*** Opening INPUT DATA ***

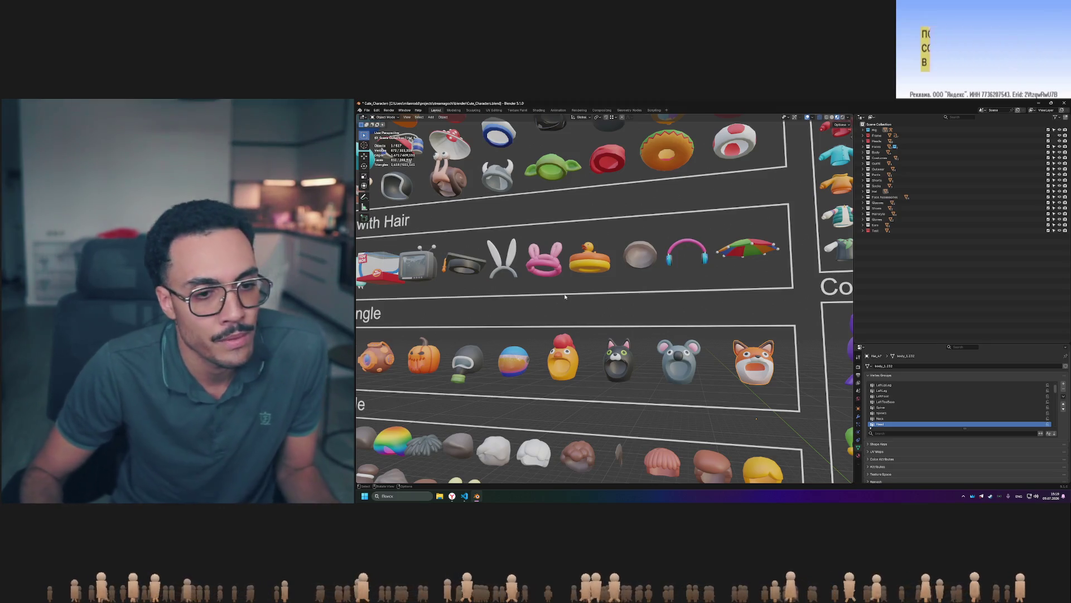
Add a Hat Single item to the selection and box-select near that board.
{"action": "scroll", "coordinate": [565, 296], "scroll_direction": "down", "scroll_amount": 5}
{"action": "scroll", "coordinate": [565, 296], "scroll_direction": "up", "scroll_amount": 2}
{"action": "scroll", "coordinate": [590, 316], "scroll_direction": "up", "scroll_amount": 3}
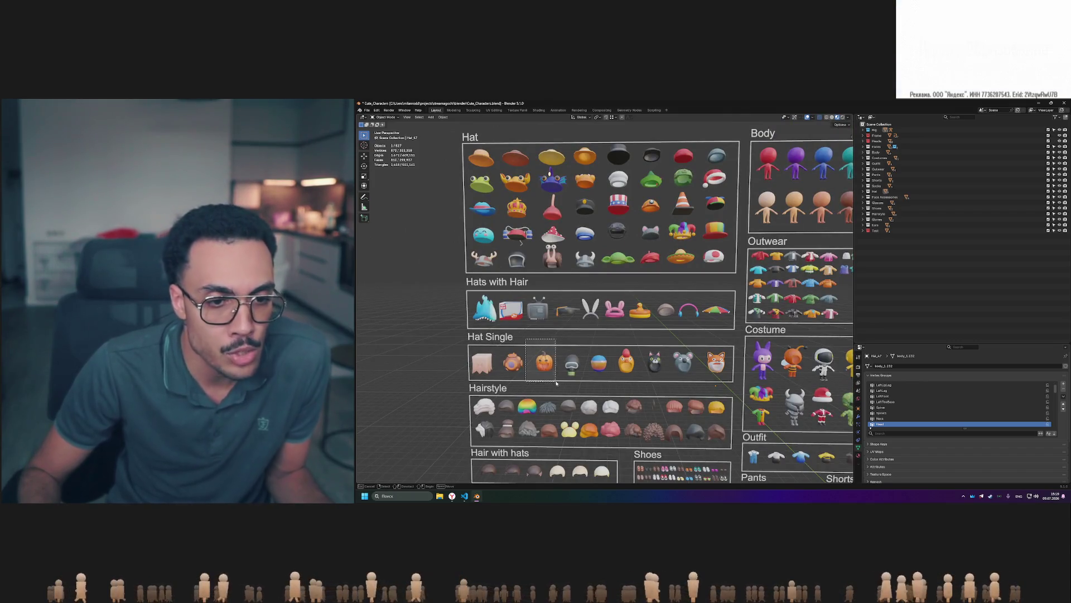
{"action": "left_click", "coordinate": [560, 344], "text": "shift"}
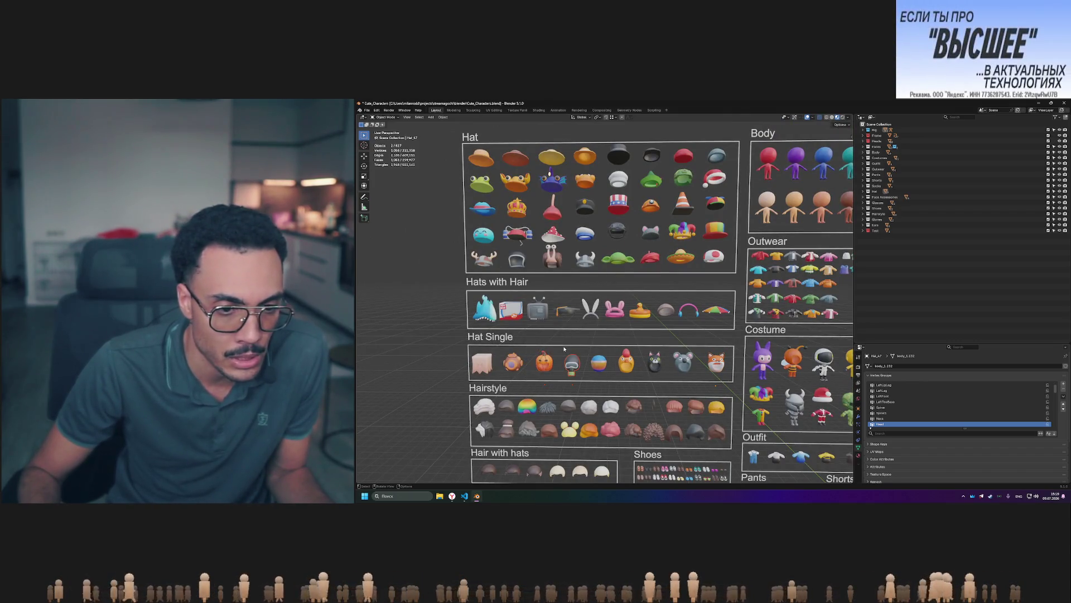
{"action": "left_click_drag", "start_coordinate": [557, 337], "coordinate": [533, 382]}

*** Closing INPUT DATA ***

> TO DO
Where a picture appears, skip it and copy the rest of the data word for word.

> SOLUTION TO THIS PROBLEM
Add a Hat Single item to the selection and box-select near that board.
{"action": "scroll", "coordinate": [565, 296], "scroll_direction": "down", "scroll_amount": 5}
{"action": "scroll", "coordinate": [565, 296], "scroll_direction": "up", "scroll_amount": 2}
{"action": "scroll", "coordinate": [590, 316], "scroll_direction": "up", "scroll_amount": 3}
{"action": "left_click", "coordinate": [560, 344], "text": "shift"}
{"action": "left_click_drag", "start_coordinate": [557, 337], "coordinate": [533, 382]}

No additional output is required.